Eastern Illinois at Iowa (Saturday, 12:05, Big Ten Network)
Iowa had to block two field goals at the end of the game to beat directional Iowa in last year's opener, but I doubt Stanzi needs any last minute heroics to beat this year's FCS opponent. The Panthers are a decent team (ranked 16th in the preseason FCS polls), but have lost to Big Ten teams by more than 5 touchdowns on average over the last five seasons, including Penn State's 52-3 beat down last October.
Illinois vs. Missouri (Saturday, 12:30, at the Edward Jones Dome in St. Louis)
The Fighting Zooks have lost the last five season openers against the Tigers (in a game now absurdly called the "State Farm Arch Rivalry"). Illinois quietly averaged 200 yards per game on the ground last year, but are a bit of a wild card this year with new offensive and defensive coordinators in what I'm guessing will be the Ron Zook farewell tour. Missouri should pass early and often, as half of Illinois' starting secondary is out with injuries, and Mizzou permanently suspended Derrick Washington, their top rusher each of the last two seasons, for sexually assaulting a tutor.
Connecticut at Michigan (Saturday, 3:30, ABC)
The best game involving a Big Ten team this weekend, and I don't think it ends well for the Wolverines. Randy Edsall has unofficially become the highest rated underrated coach of the year, maybe ever, but probably with good reason. I happen to think Rich Rod's underrated as well, mostly because the administration and Michigan community didn't support him enough early. My guess is that the players still haven't bought into his system. Michigan could still finish with 8 wins this year (including a bowl game) but I don't think this is one of ‘em.
Purdue at Notre Dame (Saturday, 3:30, NBC)

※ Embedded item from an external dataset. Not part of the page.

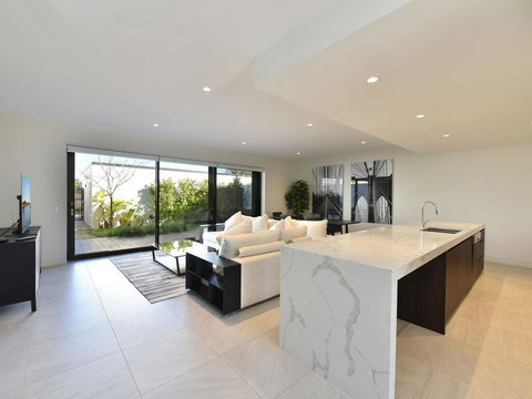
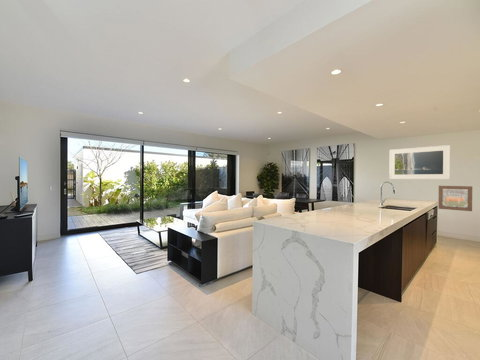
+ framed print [388,144,451,180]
+ wall art [437,185,473,212]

Brian Kelly hasn't even coached a game yet, and I already miss Pear Bryant. As fun as it was routing against ND the past few years, I have a bad feeling that they're going to get a lot better fast. Brian Kelly's resume is solid: he won two d-II national championships, turned around the Central Michigan program, won 10 or more games in three straight years at Cincinnati, and was the national Coach of the Year last year. On top of that, he doesn't appear to be an arrogant jerk. But it could still be a close game in South Bend on Saturday. Miami-transfer Robert Marve is starting his first game at QB for the Boilermakers, and the Irish will be implementing a whole new system. Nevertheless, I like the Irish by two touchdowns.
Northwestern at Vanderbilt (Saturday, 7:30, ESPN3)

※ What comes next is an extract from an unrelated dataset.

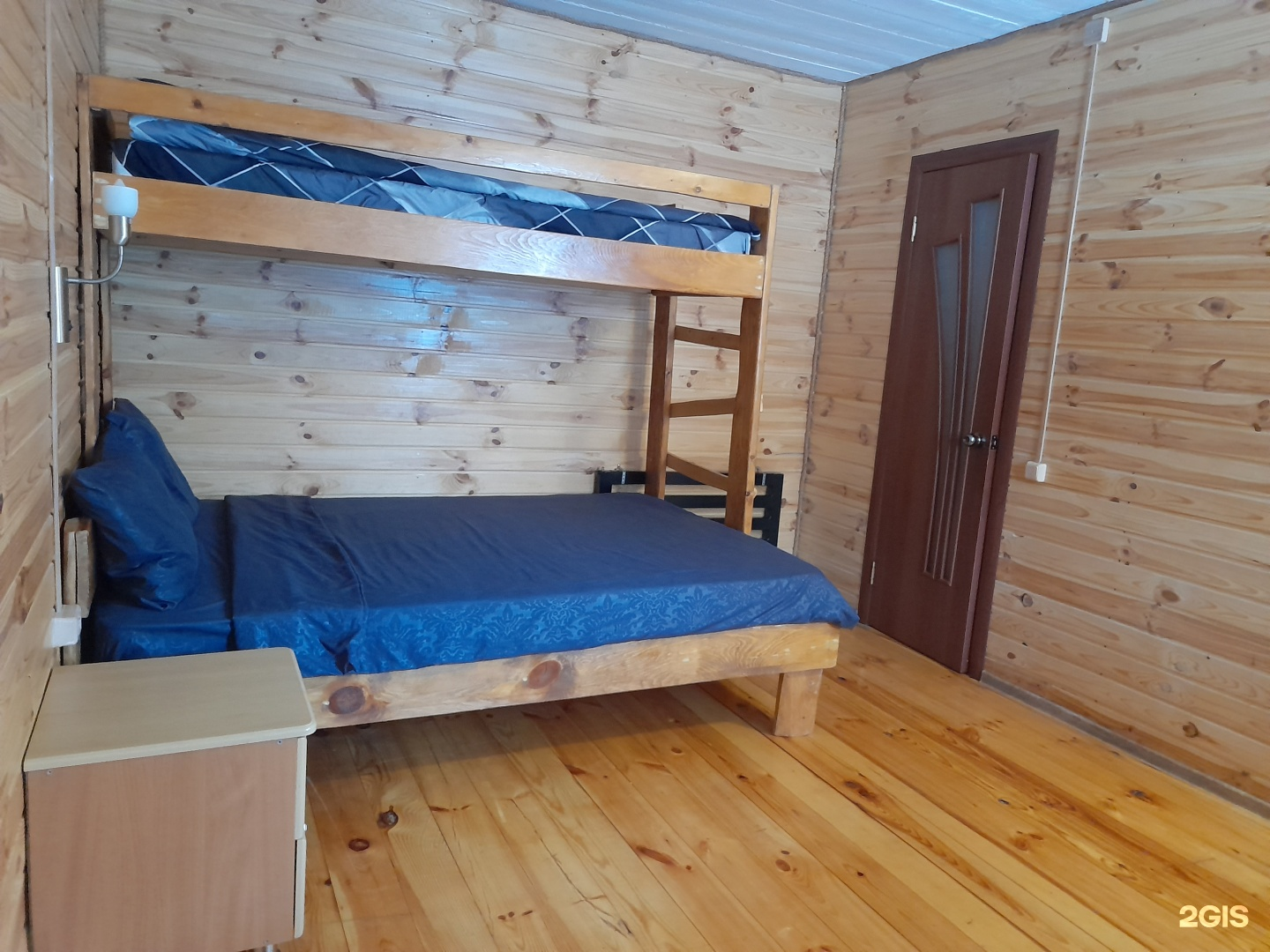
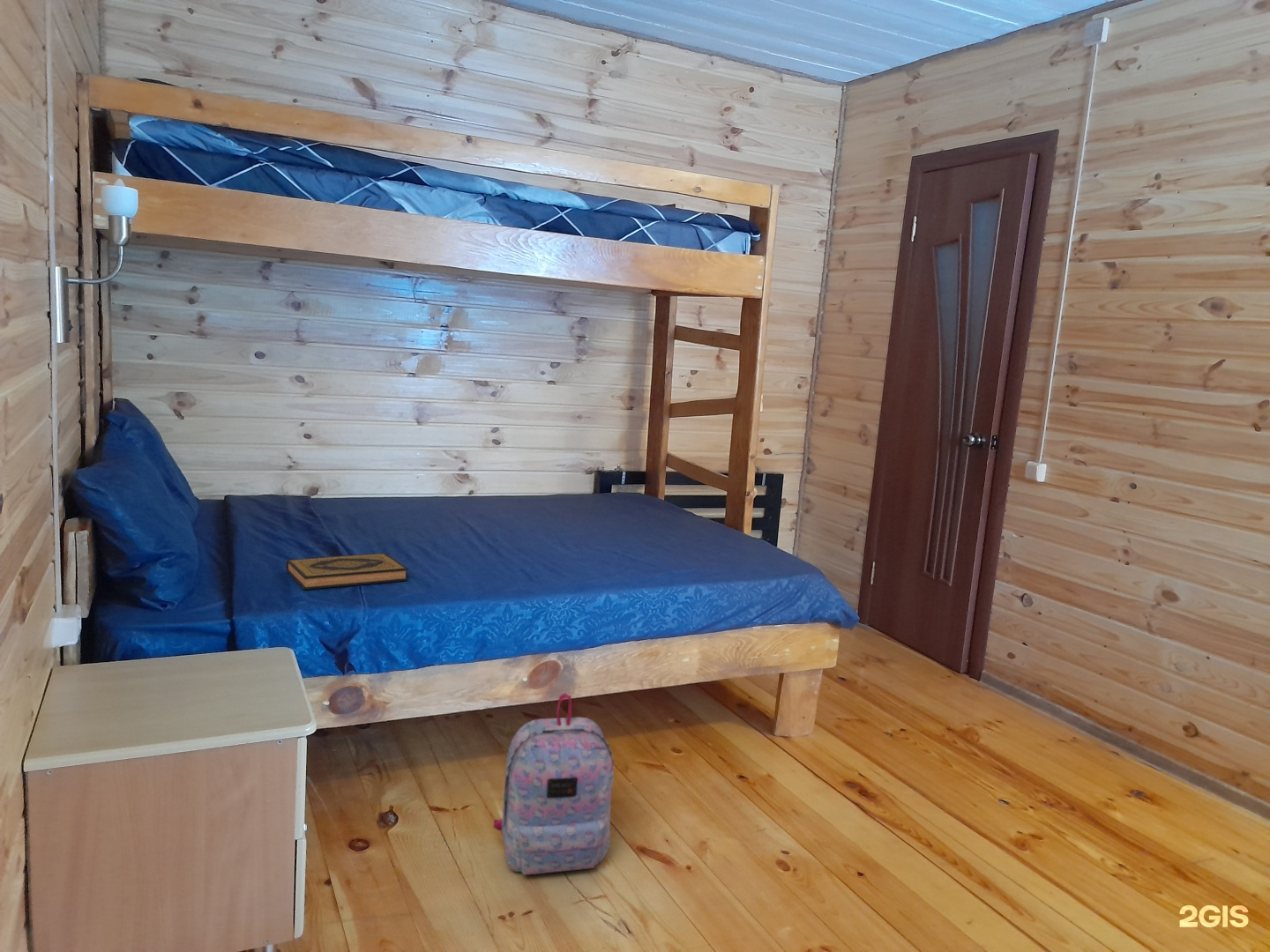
+ backpack [492,692,615,875]
+ hardback book [285,553,409,591]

Arguably the most important game of the week from a Big Ten-reputation perspective. Vanderbilt might be the kind of program that gets excited about selling 35,000 seats for the season opener, but they're still an SEC team (even if they are exception that proves the "what's great about the SEC is that they don't let academics get in the way of good athletics" rule). Northwestern will be good this year; Dan Persa's the new starting qb, but he played well under pressure in a relief role last year, and Pat Fitzgerald makes sure to put a solid defense on the field. Bobby Johnson, Vanderbilt's previous head coach, unexpectedly quit in July, so on top of having to recruit players that actually belong in college and compete in the SEC, they have to break in a new head coach.
Wisconsin at UNLV (Saturday, 11:00, Versus)

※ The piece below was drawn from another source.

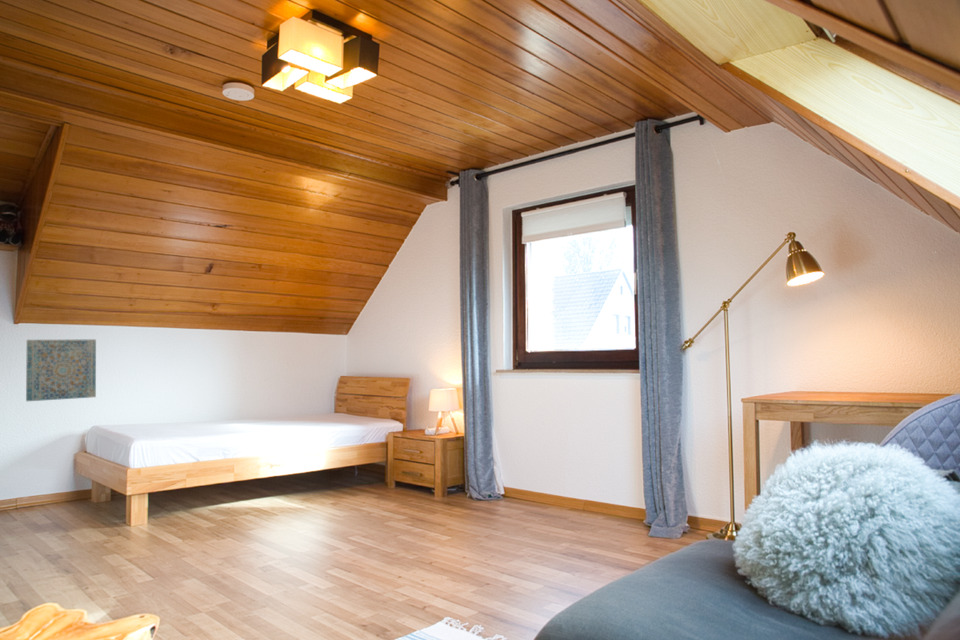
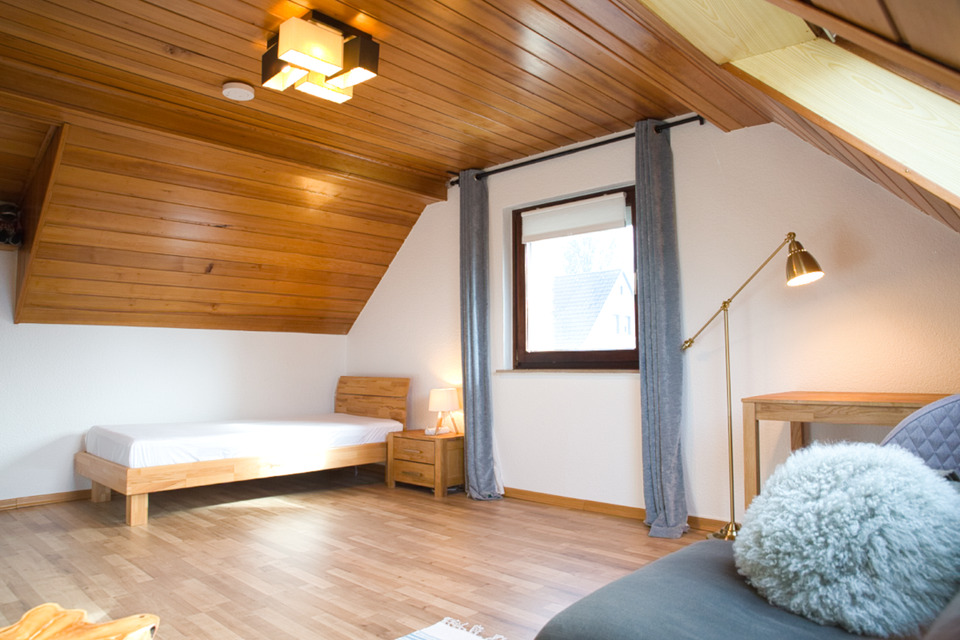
- wall art [25,338,97,402]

We finish it off with the gambler's special-the 11:00 pm start on a remote cable station that allows you to win back everything you lost during the previous 11 hours. Wisconsin led the Big Ten in scoring last year, and there's every reason to think they can do so again this year with Scott Tolzien and John Clay both returning in the backfield. Meanwhile, UNLV ranked 112 in the nation in rush defense last year. This one might be over by midnight.